Medical personnel discuss patients that had been admitted for testing for the coronavirus at the entrance Central Maine Medical Center on Friday, March 13, 2020, in Lewiston, Maine. U.S. hospitals are setting up circus-like triage tents, calling doctors out of retirement, guarding their supplies of face masks and making plans to cancel elective surgery as they brace for an expected onslaught of coronavirus patients.
Robert F. Bukaty
/
AP
Medical personnel discuss patients that had been admitted for testing for the coronavirus at the entrance Central Maine Medical Center on Friday, March 13, 2020, in Lewiston, Maine.

More people are hospitalized with COVID-19 in Maine now than at any previous point in the pandemic.

The Maine CDC says 248 people are hospitalized with the disease on Friday. That breaks a previous record of 235 set in late September.

72 patients are receiving critical care, and 31 are on ventilators.

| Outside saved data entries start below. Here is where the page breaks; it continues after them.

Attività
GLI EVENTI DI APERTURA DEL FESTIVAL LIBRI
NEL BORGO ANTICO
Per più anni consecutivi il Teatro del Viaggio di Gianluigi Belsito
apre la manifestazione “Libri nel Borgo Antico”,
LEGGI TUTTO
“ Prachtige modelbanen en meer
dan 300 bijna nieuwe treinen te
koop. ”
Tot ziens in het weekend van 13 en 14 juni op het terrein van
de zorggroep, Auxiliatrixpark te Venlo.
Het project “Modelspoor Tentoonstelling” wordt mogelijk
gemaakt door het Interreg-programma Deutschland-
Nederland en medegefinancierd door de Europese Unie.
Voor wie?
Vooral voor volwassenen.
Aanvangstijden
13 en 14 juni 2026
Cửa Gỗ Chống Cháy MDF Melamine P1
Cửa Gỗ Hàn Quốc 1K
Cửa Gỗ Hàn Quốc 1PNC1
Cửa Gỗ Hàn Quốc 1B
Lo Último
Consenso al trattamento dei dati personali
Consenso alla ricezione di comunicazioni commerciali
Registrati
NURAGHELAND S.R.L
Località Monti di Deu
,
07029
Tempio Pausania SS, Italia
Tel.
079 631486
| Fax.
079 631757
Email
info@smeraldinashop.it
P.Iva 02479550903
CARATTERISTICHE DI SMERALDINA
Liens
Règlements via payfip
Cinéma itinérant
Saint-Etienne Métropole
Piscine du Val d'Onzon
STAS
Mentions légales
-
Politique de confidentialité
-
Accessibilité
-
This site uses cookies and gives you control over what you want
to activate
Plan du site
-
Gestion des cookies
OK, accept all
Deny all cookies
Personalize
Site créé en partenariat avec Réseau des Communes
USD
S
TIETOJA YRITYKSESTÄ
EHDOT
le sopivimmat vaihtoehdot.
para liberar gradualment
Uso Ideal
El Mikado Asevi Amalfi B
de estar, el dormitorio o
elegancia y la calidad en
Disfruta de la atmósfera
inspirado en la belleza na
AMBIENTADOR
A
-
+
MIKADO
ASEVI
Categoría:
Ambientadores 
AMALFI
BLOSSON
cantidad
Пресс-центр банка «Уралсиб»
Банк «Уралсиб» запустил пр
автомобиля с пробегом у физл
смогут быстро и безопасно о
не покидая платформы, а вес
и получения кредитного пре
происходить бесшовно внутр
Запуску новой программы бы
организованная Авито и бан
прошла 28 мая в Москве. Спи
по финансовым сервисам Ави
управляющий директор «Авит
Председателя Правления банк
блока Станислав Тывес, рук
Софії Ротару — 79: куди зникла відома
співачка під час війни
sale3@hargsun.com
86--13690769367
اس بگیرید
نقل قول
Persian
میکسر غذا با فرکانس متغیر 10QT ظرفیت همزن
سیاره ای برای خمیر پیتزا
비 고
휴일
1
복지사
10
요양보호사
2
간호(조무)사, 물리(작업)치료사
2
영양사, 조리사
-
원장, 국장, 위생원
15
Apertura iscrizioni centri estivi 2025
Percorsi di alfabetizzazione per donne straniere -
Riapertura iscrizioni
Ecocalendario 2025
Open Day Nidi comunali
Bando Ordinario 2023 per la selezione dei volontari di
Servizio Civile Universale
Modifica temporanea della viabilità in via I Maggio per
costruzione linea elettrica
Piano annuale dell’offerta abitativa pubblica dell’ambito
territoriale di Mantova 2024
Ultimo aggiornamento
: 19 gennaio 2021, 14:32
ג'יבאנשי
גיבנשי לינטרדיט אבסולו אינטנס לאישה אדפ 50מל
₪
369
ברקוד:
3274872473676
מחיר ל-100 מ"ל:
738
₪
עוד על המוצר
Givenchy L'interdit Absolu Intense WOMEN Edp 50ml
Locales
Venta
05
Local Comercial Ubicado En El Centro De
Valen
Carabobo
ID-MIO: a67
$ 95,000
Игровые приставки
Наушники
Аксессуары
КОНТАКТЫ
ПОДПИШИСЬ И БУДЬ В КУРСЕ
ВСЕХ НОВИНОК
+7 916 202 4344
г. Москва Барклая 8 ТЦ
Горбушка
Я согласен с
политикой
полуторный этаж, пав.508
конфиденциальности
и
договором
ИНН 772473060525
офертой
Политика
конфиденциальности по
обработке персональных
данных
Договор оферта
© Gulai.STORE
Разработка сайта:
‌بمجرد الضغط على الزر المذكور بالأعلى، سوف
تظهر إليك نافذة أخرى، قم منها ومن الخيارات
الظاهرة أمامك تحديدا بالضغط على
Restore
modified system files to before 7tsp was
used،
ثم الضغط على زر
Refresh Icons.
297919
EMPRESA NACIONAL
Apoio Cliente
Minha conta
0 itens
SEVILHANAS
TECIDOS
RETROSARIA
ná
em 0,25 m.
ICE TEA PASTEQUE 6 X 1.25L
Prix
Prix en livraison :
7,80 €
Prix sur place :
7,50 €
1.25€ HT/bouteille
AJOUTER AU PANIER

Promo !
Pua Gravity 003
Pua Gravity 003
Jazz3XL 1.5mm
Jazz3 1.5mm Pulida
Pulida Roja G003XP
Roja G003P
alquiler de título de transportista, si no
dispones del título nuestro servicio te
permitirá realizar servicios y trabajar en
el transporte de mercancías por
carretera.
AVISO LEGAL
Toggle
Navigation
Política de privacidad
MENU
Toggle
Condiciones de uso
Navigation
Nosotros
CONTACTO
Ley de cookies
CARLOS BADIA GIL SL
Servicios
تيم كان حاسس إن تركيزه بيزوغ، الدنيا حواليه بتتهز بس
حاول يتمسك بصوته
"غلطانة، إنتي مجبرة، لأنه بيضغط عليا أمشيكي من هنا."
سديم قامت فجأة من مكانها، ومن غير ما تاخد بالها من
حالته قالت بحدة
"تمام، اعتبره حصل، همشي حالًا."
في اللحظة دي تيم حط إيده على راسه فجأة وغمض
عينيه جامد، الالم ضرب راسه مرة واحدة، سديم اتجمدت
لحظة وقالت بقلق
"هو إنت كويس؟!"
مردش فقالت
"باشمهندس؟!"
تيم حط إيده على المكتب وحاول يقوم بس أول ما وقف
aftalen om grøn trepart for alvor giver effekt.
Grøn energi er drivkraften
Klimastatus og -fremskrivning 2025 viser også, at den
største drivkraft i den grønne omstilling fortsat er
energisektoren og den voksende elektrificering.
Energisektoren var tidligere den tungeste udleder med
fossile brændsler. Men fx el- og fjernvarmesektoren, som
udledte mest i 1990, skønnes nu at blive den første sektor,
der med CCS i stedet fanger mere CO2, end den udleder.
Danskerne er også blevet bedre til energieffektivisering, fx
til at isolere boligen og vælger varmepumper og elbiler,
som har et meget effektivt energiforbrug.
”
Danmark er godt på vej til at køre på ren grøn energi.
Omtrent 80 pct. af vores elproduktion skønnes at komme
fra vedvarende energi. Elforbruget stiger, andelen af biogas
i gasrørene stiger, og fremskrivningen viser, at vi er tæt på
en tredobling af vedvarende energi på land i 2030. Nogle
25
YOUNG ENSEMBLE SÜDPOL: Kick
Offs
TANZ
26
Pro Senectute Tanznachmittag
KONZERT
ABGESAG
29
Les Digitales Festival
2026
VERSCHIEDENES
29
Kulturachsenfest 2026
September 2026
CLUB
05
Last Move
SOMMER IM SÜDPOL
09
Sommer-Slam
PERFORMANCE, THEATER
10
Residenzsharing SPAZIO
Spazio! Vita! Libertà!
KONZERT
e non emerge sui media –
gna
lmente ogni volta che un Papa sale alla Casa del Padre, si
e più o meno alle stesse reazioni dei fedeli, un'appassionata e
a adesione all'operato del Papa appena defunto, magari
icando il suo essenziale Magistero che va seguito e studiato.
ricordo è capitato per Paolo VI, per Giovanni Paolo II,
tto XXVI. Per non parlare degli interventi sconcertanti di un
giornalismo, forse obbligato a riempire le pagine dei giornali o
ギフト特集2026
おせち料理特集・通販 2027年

As hospitals continue to fill up with COVID-19 patients, emergency responders are being stretched thin as they are now transporting more critically ill patients. LifeFlight officials say they are seeing more coronavirus patients, primarily from rural hospitals, who need to be flown to major health centers in Bangor, Lewiston, Portland and even Boston.

LifeFlight executive director Tom Judge says calls are sometimes delayed as patients must be rerouted upon arrival.

"A little hospital calls for a COVID patient to be flown to big hospital. We are there on site with team and aircraft and all of a sudden that big hospital doesn't have a bed anymore," Judge says.

Judge says those scenarios double the crews' response time.

The state CDC is not releasing new COVID-19 case counts today due to the Veterans Day holiday on Thursday.

The latest coronavirus surge has been raging in Maine since late in the summer. It's driven by the highly contagious Delta variant and has been spreading most heavily in rural communities with low vaccination rates.

State health officials the surge could continue as Mainers spend more time gathering indoors during the colder weather and holidays.